PROBLEM STATEMENT:
Reprint the entries starting at the line containing "Rendered at 1500 by 844 pixels." and ending at the line containing "title 3rd-Party APIs [128, 56, 1372, 183]", renaming "pixels" to "px" and leaving everything else unchanged.

════════

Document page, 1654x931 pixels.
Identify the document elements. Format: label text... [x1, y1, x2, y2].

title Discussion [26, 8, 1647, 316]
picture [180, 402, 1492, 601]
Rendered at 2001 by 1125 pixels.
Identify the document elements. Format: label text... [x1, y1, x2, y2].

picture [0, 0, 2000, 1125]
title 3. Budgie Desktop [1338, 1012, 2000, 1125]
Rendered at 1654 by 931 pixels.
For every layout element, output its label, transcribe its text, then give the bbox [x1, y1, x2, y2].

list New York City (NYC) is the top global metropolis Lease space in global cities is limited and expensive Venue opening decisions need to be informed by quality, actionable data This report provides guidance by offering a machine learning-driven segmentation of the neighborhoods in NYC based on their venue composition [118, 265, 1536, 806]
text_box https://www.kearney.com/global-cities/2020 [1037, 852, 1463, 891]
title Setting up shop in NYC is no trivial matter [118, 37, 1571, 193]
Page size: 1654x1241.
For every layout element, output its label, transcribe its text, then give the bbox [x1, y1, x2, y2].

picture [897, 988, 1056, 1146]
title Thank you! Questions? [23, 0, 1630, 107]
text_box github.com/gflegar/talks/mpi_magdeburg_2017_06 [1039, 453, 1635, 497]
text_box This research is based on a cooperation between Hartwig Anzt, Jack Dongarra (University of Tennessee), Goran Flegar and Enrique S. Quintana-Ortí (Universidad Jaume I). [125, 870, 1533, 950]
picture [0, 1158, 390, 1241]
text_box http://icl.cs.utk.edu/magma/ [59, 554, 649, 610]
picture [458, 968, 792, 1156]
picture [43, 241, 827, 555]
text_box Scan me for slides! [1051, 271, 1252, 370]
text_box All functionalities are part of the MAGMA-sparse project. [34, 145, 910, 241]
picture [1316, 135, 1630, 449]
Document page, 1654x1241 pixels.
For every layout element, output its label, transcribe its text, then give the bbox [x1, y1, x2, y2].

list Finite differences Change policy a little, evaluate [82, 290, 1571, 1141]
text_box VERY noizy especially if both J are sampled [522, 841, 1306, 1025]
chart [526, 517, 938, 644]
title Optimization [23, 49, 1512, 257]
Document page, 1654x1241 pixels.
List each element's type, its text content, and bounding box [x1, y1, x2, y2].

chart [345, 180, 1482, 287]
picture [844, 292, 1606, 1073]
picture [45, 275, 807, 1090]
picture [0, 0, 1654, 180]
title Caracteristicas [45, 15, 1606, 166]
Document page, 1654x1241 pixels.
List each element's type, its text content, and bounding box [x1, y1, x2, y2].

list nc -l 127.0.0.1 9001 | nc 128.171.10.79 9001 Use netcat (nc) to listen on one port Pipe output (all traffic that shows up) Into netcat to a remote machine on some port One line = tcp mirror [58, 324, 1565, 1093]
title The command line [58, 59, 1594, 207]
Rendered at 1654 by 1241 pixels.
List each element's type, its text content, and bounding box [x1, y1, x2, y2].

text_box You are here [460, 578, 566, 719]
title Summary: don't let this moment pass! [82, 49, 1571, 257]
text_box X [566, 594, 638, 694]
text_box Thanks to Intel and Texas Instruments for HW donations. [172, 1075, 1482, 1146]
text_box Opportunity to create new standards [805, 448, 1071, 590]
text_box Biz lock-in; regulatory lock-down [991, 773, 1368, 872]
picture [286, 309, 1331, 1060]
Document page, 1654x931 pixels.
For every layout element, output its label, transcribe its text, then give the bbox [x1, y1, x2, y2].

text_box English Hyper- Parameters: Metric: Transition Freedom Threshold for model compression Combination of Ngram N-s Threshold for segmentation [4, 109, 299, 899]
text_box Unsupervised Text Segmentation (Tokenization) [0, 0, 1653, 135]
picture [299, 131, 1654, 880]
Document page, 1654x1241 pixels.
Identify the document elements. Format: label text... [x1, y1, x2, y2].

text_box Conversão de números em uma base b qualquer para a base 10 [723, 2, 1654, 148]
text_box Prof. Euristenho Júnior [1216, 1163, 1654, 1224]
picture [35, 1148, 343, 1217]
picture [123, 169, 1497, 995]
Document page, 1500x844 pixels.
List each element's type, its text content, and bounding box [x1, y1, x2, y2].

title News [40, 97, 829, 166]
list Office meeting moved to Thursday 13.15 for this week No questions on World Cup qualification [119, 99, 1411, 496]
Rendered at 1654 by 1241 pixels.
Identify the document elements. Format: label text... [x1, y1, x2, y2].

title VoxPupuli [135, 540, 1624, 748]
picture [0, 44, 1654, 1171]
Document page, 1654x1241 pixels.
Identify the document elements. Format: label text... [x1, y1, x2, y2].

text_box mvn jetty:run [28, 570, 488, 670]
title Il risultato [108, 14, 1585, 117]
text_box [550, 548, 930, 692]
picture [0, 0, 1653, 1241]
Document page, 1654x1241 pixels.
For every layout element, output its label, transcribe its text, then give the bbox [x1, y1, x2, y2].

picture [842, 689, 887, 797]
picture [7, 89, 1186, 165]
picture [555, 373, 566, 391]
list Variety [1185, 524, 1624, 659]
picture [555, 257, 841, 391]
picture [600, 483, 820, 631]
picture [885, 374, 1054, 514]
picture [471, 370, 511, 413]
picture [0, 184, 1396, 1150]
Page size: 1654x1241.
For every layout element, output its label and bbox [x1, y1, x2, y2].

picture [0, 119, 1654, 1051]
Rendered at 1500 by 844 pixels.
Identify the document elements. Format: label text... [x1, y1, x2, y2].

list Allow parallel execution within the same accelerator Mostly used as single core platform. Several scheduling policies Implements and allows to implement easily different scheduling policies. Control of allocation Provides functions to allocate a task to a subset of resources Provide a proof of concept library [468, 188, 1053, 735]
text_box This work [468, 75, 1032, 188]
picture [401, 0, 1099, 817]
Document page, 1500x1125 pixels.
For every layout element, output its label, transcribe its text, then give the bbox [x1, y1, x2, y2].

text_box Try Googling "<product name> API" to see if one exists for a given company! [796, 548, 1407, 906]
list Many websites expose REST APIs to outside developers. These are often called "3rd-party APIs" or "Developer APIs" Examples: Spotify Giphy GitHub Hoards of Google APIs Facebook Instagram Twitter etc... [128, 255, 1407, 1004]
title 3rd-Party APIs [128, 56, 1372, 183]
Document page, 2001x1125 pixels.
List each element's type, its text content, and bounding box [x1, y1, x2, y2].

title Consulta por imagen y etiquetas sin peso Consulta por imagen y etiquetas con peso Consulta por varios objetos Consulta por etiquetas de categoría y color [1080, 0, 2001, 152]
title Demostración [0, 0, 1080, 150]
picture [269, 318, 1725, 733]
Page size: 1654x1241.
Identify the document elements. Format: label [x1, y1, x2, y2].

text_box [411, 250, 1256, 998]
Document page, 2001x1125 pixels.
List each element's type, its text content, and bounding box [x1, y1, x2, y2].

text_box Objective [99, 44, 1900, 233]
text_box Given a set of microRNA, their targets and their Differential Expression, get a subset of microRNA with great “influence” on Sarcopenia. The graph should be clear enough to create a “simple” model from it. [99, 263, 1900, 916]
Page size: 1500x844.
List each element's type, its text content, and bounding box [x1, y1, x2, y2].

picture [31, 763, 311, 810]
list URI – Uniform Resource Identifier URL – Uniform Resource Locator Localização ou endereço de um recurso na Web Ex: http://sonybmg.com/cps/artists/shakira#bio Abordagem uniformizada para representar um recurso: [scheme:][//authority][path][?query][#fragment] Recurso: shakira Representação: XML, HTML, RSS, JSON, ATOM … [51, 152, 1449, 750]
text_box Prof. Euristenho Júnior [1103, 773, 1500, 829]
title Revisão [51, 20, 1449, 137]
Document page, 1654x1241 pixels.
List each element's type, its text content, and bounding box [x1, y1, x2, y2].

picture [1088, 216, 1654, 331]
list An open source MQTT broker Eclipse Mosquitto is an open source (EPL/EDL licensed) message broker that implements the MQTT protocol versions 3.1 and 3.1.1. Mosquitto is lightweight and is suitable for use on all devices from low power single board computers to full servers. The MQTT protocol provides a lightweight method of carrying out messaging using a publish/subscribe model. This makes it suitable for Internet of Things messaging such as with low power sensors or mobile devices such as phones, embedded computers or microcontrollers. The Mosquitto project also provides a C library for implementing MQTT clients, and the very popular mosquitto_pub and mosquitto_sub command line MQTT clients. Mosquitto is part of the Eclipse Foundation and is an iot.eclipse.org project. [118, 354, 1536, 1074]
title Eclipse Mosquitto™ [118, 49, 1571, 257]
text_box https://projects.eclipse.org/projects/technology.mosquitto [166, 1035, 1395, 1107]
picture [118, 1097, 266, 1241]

════════

COMPLETED EXERCISE:
Rendered at 1500 by 844 px.
Identify the document elements. Format: label text... [x1, y1, x2, y2].

list Allow parallel execution within the same accelerator Mostly used as single core platform. Several scheduling policies Implements and allows to implement easily different scheduling policies. Control of allocation Provides functions to allocate a task to a subset of resources Provide a proof of concept library [468, 188, 1053, 735]
text_box This work [468, 75, 1032, 188]
picture [401, 0, 1099, 817]
Document page, 1500x1125 px.
For every layout element, output its label, transcribe its text, then give the bbox [x1, y1, x2, y2].

text_box Try Googling "<product name> API" to see if one exists for a given company! [796, 548, 1407, 906]
list Many websites expose REST APIs to outside developers. These are often called "3rd-party APIs" or "Developer APIs" Examples: Spotify Giphy GitHub Hoards of Google APIs Facebook Instagram Twitter etc... [128, 255, 1407, 1004]
title 3rd-Party APIs [128, 56, 1372, 183]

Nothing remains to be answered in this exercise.